Published:  06:01 AM, 22 May 2026

NBR faces Tk 1.76tn revenue shortfall


The National Revenue Board (NBR) faces an uphill battle to meet the revenue collection target set by the interim government for the current 2025-26 fiscal year, requiring a staggering Tk 1.76 trillion in the final two months alone. To hit the target, the tax administration must collect an average of Tk 880 billion in the final two months of May and June. In stark contrast, the NBR managed an average monthly collection of just Tk 320 billion over the last 10 months, bdnews24 reports.

Analysing recent revenue generation trends, NBR officials and economic analysts widely agree that pulling off such massive collections in two months is practically impossible. Consequently, the NBR is on track to wrap up another fiscal year significantly behind the targets established by the authorities.

Despite the mounting deficit, data released by the NBR on Wednesday revealed that the revenue board achieved a 10.60 percent growth during the July-April period of the ongoing fiscal year.
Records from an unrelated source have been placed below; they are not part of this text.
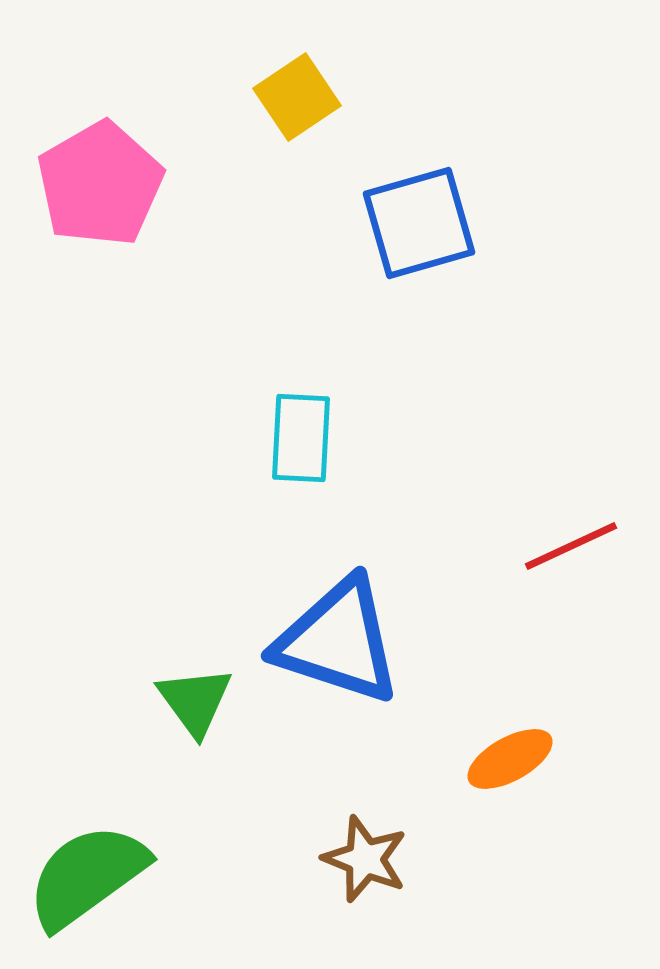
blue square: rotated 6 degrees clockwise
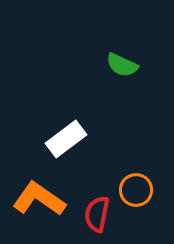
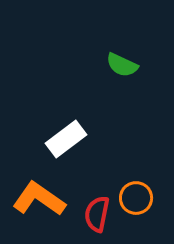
orange circle: moved 8 px down
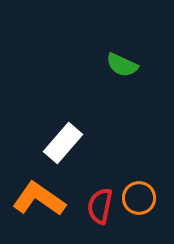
white rectangle: moved 3 px left, 4 px down; rotated 12 degrees counterclockwise
orange circle: moved 3 px right
red semicircle: moved 3 px right, 8 px up
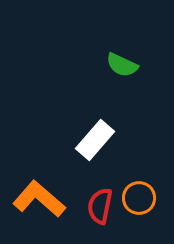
white rectangle: moved 32 px right, 3 px up
orange L-shape: rotated 6 degrees clockwise
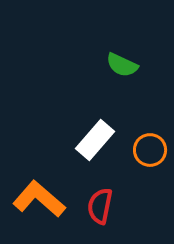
orange circle: moved 11 px right, 48 px up
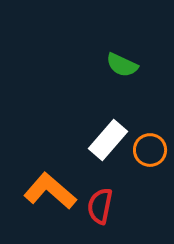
white rectangle: moved 13 px right
orange L-shape: moved 11 px right, 8 px up
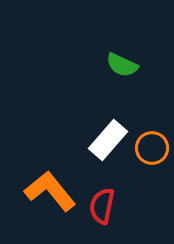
orange circle: moved 2 px right, 2 px up
orange L-shape: rotated 10 degrees clockwise
red semicircle: moved 2 px right
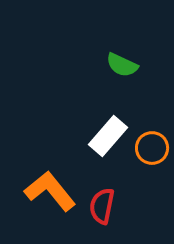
white rectangle: moved 4 px up
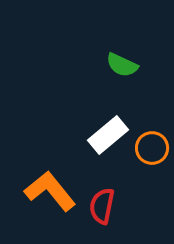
white rectangle: moved 1 px up; rotated 9 degrees clockwise
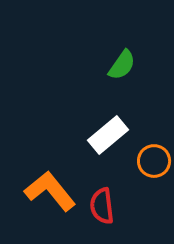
green semicircle: rotated 80 degrees counterclockwise
orange circle: moved 2 px right, 13 px down
red semicircle: rotated 18 degrees counterclockwise
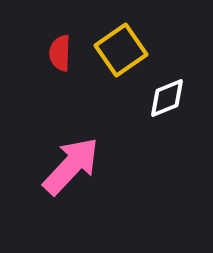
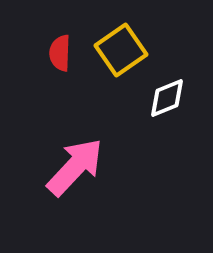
pink arrow: moved 4 px right, 1 px down
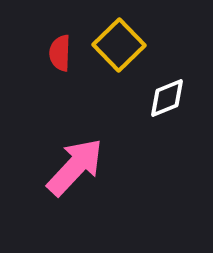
yellow square: moved 2 px left, 5 px up; rotated 9 degrees counterclockwise
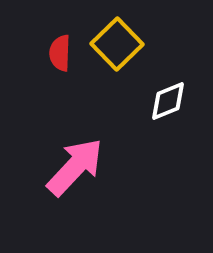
yellow square: moved 2 px left, 1 px up
white diamond: moved 1 px right, 3 px down
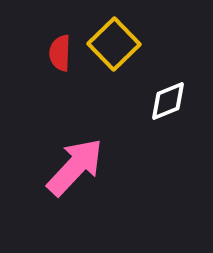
yellow square: moved 3 px left
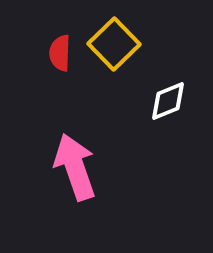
pink arrow: rotated 62 degrees counterclockwise
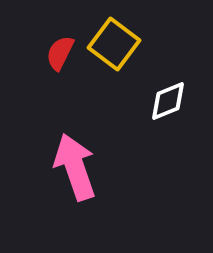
yellow square: rotated 9 degrees counterclockwise
red semicircle: rotated 24 degrees clockwise
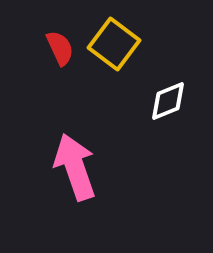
red semicircle: moved 5 px up; rotated 129 degrees clockwise
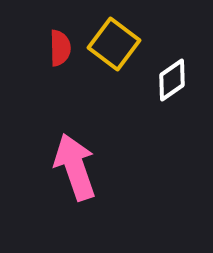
red semicircle: rotated 24 degrees clockwise
white diamond: moved 4 px right, 21 px up; rotated 12 degrees counterclockwise
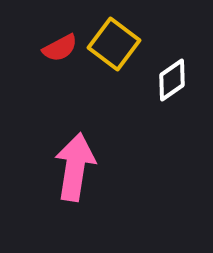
red semicircle: rotated 63 degrees clockwise
pink arrow: rotated 28 degrees clockwise
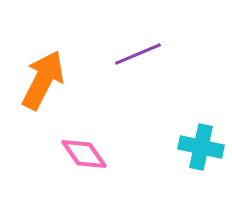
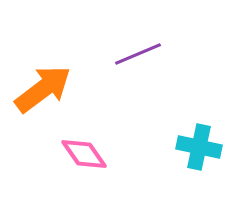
orange arrow: moved 9 px down; rotated 26 degrees clockwise
cyan cross: moved 2 px left
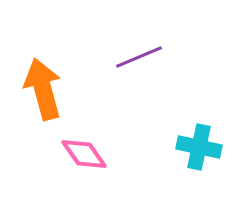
purple line: moved 1 px right, 3 px down
orange arrow: rotated 68 degrees counterclockwise
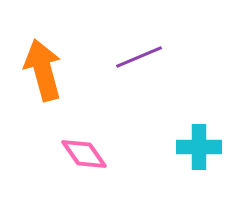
orange arrow: moved 19 px up
cyan cross: rotated 12 degrees counterclockwise
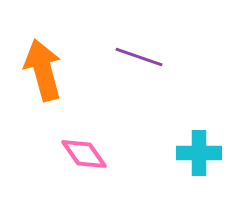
purple line: rotated 42 degrees clockwise
cyan cross: moved 6 px down
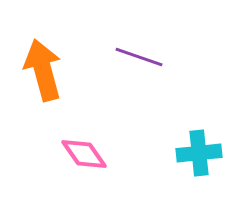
cyan cross: rotated 6 degrees counterclockwise
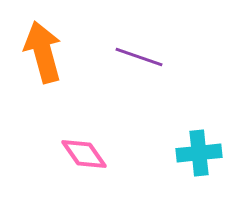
orange arrow: moved 18 px up
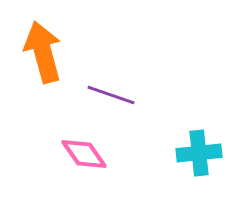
purple line: moved 28 px left, 38 px down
Total revenue receipts during these 10 months stood at Tk 3.27 trillion, up from Tk 2.95 trillion logged during the corresponding period of the previous fiscal year.

Under Muhammad Yunus-led interim government's revised fiscal blueprint, the collection target for the NBR was upscaled to Tk 5.03 trillion, a slight increase from the Tk 4.99 trillion originally outlined in the state budget.

Economists and tax officials point to persistent macroeconomic disruptions slowing down the revenue growth.

Business activities and investments took a severe hit during the major political shifts of mid-2024, leaving a lasting impact that rolled over into the current fiscal cycle.

Revenue collections initially appeared resilient in the first quarter (July to September), clocking a strong 20.80 percent growth compared with the same period in the previous year.

Growth plummeted sharply to just 3.31 percent in the second quarter as post-uprising economic stagnation set in.

Although collections stabilised marginally during November and December, the third quarter began with another slowdown in January.

The installation of an elected government in February failed to offer immediate fiscal relief, leaving growth stuck in single digits.

March was even slower, recording a negligible 2.67 percent increase.

Fresh global uncertainties triggered by Middle Eastern conflicts further dampened business confidence in April, restricting the monthly revenue growth to a modest 6.71 percent.